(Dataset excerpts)
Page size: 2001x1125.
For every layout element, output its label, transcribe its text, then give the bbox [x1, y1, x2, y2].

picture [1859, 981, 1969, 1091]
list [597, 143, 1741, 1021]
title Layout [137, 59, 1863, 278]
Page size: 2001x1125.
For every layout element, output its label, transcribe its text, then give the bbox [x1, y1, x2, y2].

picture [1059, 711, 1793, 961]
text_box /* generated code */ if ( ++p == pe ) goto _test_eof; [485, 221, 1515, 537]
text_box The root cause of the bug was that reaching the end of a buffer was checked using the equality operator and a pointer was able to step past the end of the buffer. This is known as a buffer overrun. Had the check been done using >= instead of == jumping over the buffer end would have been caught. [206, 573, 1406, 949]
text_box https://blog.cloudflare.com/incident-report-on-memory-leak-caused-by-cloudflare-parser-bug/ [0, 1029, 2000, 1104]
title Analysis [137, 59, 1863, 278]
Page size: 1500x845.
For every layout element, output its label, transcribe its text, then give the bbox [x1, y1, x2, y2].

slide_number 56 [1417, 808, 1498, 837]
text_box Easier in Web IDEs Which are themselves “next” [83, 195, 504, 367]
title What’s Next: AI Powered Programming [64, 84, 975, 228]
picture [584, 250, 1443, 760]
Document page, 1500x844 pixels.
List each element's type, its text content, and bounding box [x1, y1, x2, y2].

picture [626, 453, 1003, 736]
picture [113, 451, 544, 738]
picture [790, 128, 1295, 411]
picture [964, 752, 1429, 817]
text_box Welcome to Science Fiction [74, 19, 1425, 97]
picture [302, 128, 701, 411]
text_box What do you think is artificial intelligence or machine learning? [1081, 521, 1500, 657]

### What the task requires
What is needed is each line of the data, printed exactly.

### Task result
Page size: 2001x1125.
For every layout element, output its label, transcribe its text, then give the bbox [x1, y1, x2, y2].

picture [1859, 981, 1969, 1091]
list [597, 143, 1741, 1021]
title Layout [137, 59, 1863, 278]
Page size: 2001x1125.
For every layout element, output its label, transcribe its text, then give the bbox [x1, y1, x2, y2].

picture [1059, 711, 1793, 961]
text_box /* generated code */ if ( ++p == pe ) goto _test_eof; [485, 221, 1515, 537]
text_box The root cause of the bug was that reaching the end of a buffer was checked using the equality operator and a pointer was able to step past the end of the buffer. This is known as a buffer overrun. Had the check been done using >= instead of == jumping over the buffer end would have been caught. [206, 573, 1406, 949]
text_box https://blog.cloudflare.com/incident-report-on-memory-leak-caused-by-cloudflare-parser-bug/ [0, 1029, 2000, 1104]
title Analysis [137, 59, 1863, 278]
Page size: 1500x845.
For every layout element, output its label, transcribe its text, then give the bbox [x1, y1, x2, y2].

slide_number 56 [1417, 808, 1498, 837]
text_box Easier in Web IDEs Which are themselves “next” [83, 195, 504, 367]
title What’s Next: AI Powered Programming [64, 84, 975, 228]
picture [584, 250, 1443, 760]
Document page, 1500x844 pixels.
List each element's type, its text content, and bounding box [x1, y1, x2, y2].

picture [626, 453, 1003, 736]
picture [113, 451, 544, 738]
picture [790, 128, 1295, 411]
picture [964, 752, 1429, 817]
text_box Welcome to Science Fiction [74, 19, 1425, 97]
picture [302, 128, 701, 411]
text_box What do you think is artificial intelligence or machine learning? [1081, 521, 1500, 657]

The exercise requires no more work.